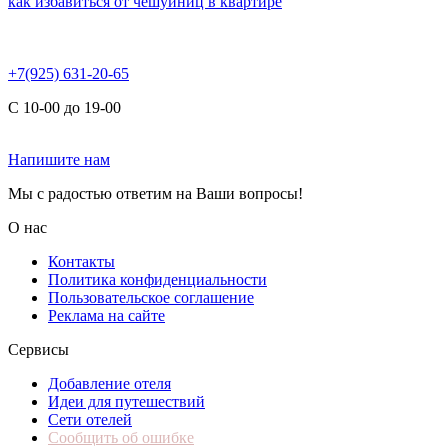
как избавиться от чешуйниц в квартире
+7(925) 631-20-65
С 10-00 до 19-00
Напишите нам
Мы с радостью ответим на Ваши вопросы!
О нас
Контакты
Политика конфиденциальности
Пользовательское соглашение
Реклама на сайте
Сервисы
Добавление отеля
Идеи для путешествий
Сети отелей
Сообщить об ошибке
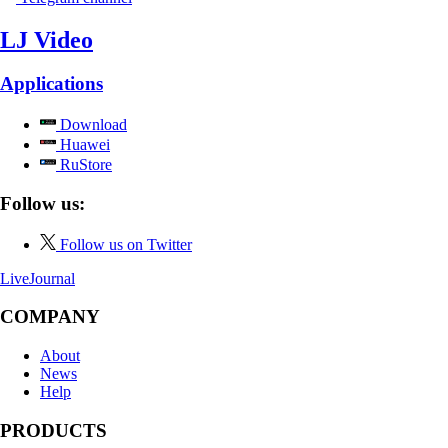
COMMUNITY
Frank
CHOOSE LANGUAGE
v.931
Privacy Policy
User Agreement
Recommendation technologies
Help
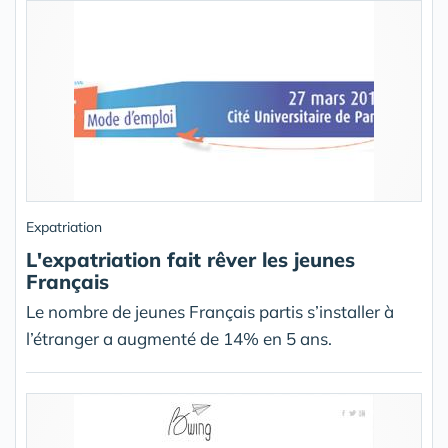
Expatriation
L'expatriation fait rêver les jeunes
Français
Le nombre de jeunes Français partis s’installer à
l’étranger a augmenté de 14% en 5 ans.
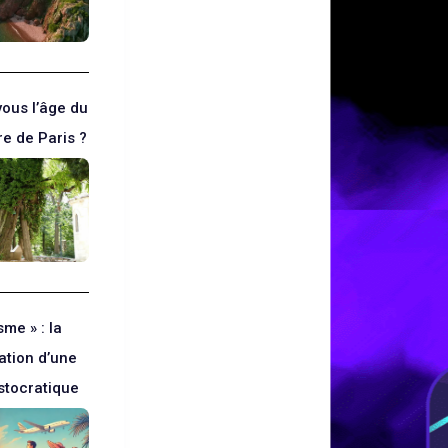
ous l’âge du
re de Paris ?
sme » : la
ation d’une
istocratique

---

> [What is required]
Copy out the text from all of the material above, line for line, without changing a word or letter. Leave the pictures out.

> [Reply to the exercise]
как избавиться от чешуйниц в квартире
+7(925) 631-20-65
С 10-00 до 19-00
Напишите нам
Мы с радостью ответим на Ваши вопросы!
О нас
Контакты
Политика конфиденциальности
Пользовательское соглашение
Реклама на сайте
Сервисы
Добавление отеля
Идеи для путешествий
Сети отелей
Сообщить об ошибке
COMMUNITY
Frank
CHOOSE LANGUAGE
v.931
Privacy Policy
User Agreement
Recommendation technologies
Help
Expatriation
L'expatriation fait rêver les jeunes
Français
Le nombre de jeunes Français partis s’installer à
l’étranger a augmenté de 14% en 5 ans.
ous l’âge du
re de Paris ?
sme » : la
ation d’une
istocratique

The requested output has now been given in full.